I've already asked a simplified version of this question which received a nice probabilistic answer. However, my attempt to mimic the proof failed. We may clearly use monotonicity of integration again to obtain $$\theta_j\le\int_B\frac{\left|h_jf\right|^2}r\:{\rm d}\lambda-\frac2{\lambda(B_j)}\left\langle\int_B\frac{h_jf}r\:{\rm d}\lambda,\lambda(h_jf)\right\rangle+\left|\frac{\lambda\left(h_jf\right)}{\lambda(B_j)}\right|^2\int_B\frac1r\:{\rm d}\lambda\tag3$$ for all $j\in J$. Now we would need to substract $(2)$ from the right-hand side of $(3)$ and show that the result is negative.

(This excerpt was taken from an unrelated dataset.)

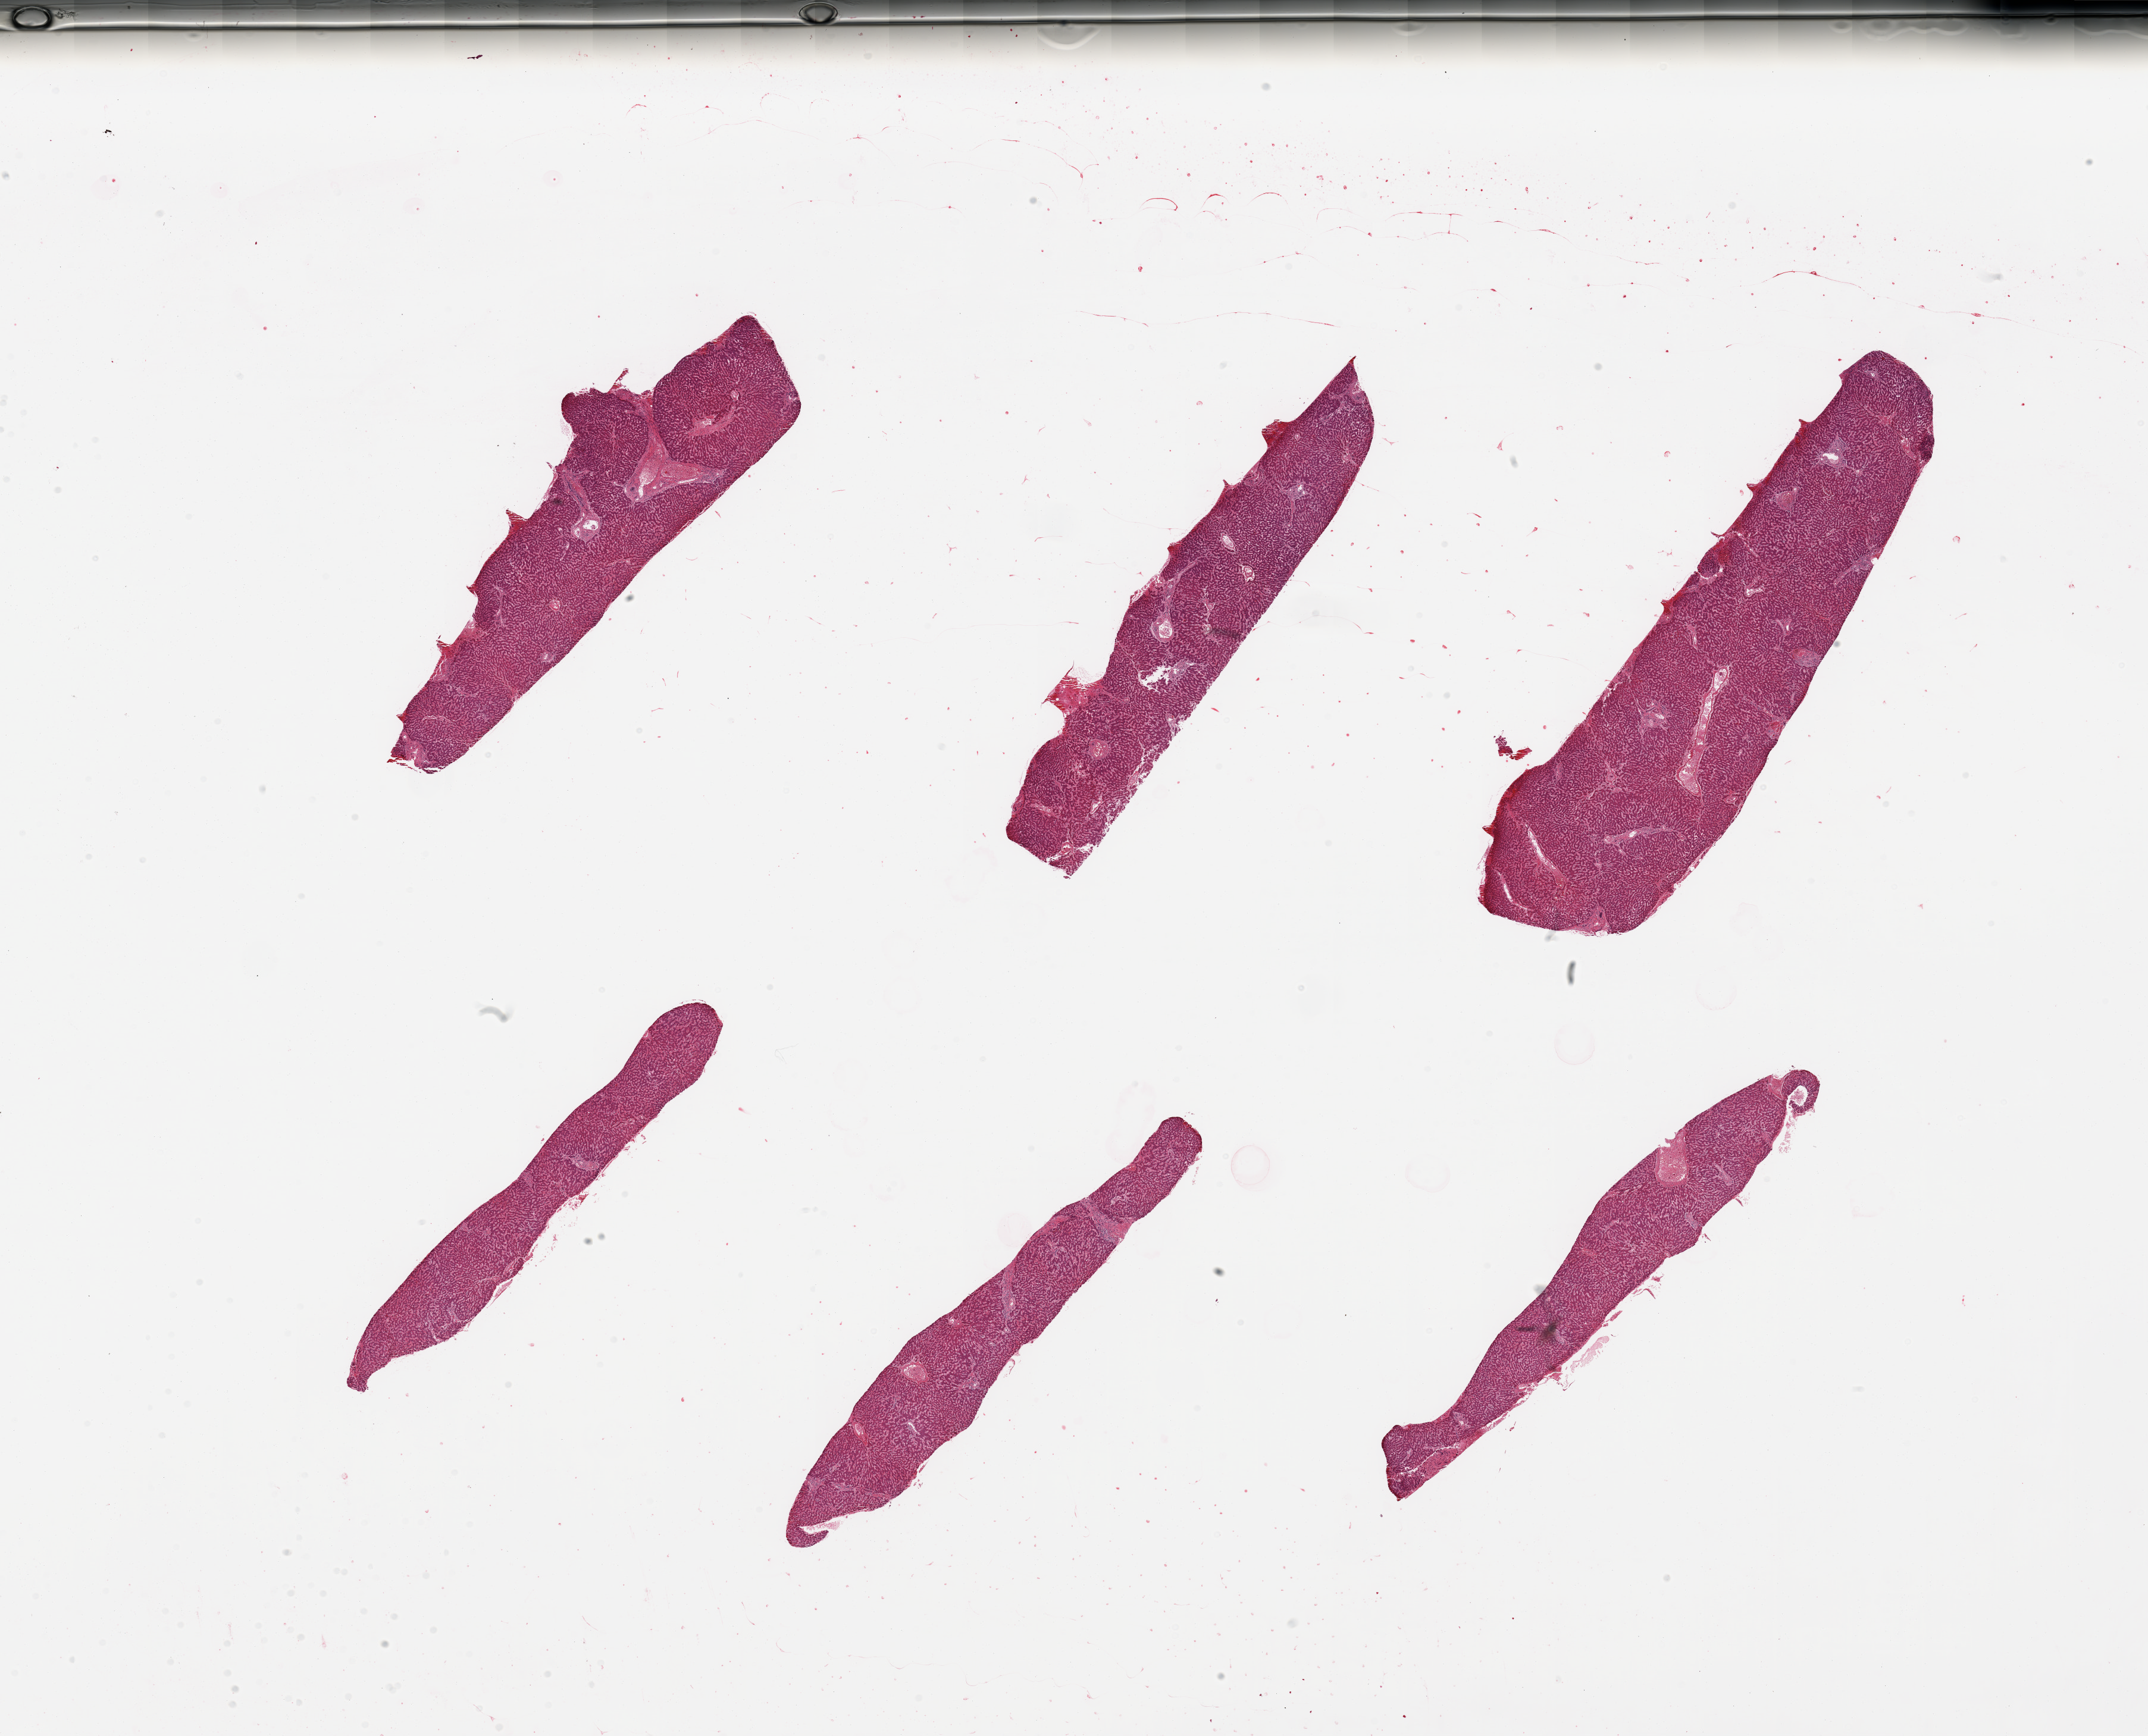
Digitized hematoxylin and eosin (H&E)-stained section — a low-resolution overview of the entire scanned area, about 28.5 x 23.1 mm (acquisition: 20x scan); PAXgene-fixed paraffin-embedded (PFPE) section; section of liver (target tissue); tissue donor sample.
• reviewer comment on this tissue sample: 6 pieces, minimal congestion, no steatosis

If it's easier to prove, feel free to assume $\beta\le1$ or even $h_j=1_{\{\:h_j\:>\:0\:\}}$ for all $j\in J$. Moreover, if necessary, assume $\lambda(B)\in(0,\infty)$ so that, for example, $\gamma={\lambda(B)}^{-1}$ is a candidate choice.